ChatGPT permitirá contenido erótico para adultos.

16 octubre, 2025 | 11:46 a. m.

OpenAI anunció que ChatGPT permitirá generar contenido erótico para adultos a partir de diciembre de 2025, bajo estrictas normas de verificación y seguridad. La medida ha desatado un amplio debate ético sobre los límites de la inteligencia artificial y su relación con la intimidad humana, mientras expertos advierten sobre riesgos psicológicos y fallas en el control de acceso a menores.

Ciudad de México, 16 de octubre de 2025.  

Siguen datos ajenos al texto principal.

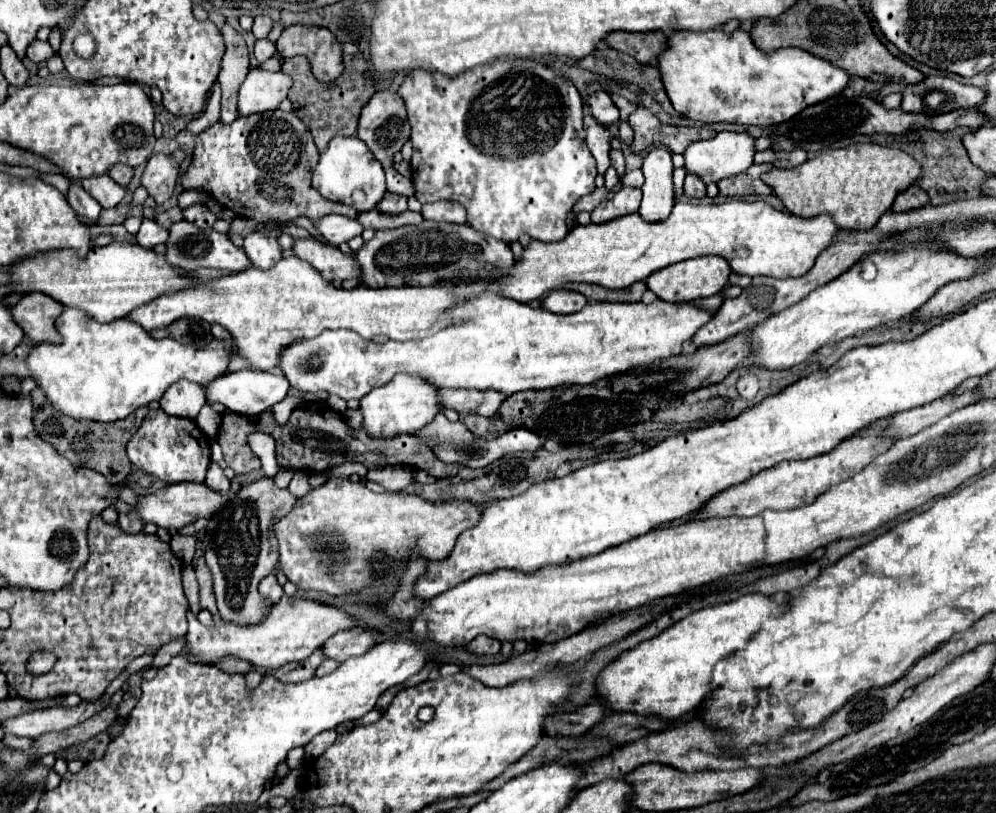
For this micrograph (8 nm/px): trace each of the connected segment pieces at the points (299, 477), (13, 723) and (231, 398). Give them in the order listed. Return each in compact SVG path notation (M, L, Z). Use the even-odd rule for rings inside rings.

OpenAI confirmó que a partir de diciembre de este año, ChatGPT podrá generar contenido erótico, aunque con acceso restringido únicamente a usuarios adultos verificados. La decisión, parte de una nueva política interna que busca “tratar a los adultos como adultos”, ha generado un intenso debate a nivel internacional sobre los límites de la inteligencia artificial y la responsabilidad ética de las empresas tecnológicas.
 

La actualización permitirá que los usuarios soliciten contenido con tono sexual o romántico, siempre que cumpla con lineamientos claros: debe ser consensuado, no puede involucrar menores de edad ni promover violencia, explotación o situaciones no consentidas. OpenAI precisó que reforzará los sistemas de verificación de edad y aplicará filtros de seguridad avanzados para evitar abusos o accesos no autorizados.
 

Sin embargo, la medida no ha estado exenta de críticas. Algunos expertos advierten que la verificación digital podría ser insuficiente para impedir que menores accedan a este tipo de material, mientras que otros señalan los posibles riesgos psicológicos de crear vínculos emocionales con una IA que responde con contenido sexualizado.
 

Por otro lado, hay quienes defienden la decisión, argumentando que representa un paso hacia la madurez digital, al permitir que los adultos elijan el tipo de interacción que desean mantener con los modelos de lenguaje, dentro de un entorno regulado y seguro.
 

OpenAI aseguró que, pese a la apertura, continuarán vigentes las restricciones sobre material ilegal o dañino, y que el acceso a este tipo de funciones será opcional, únicamente para quienes lo activen voluntariamente.
 

La medida marca un nuevo punto de inflexión en el desarrollo de la inteligencia artificial, reavivando la discusión sobre si las máquinas pueden —o deben— participar en la exploración de la intimidad humana.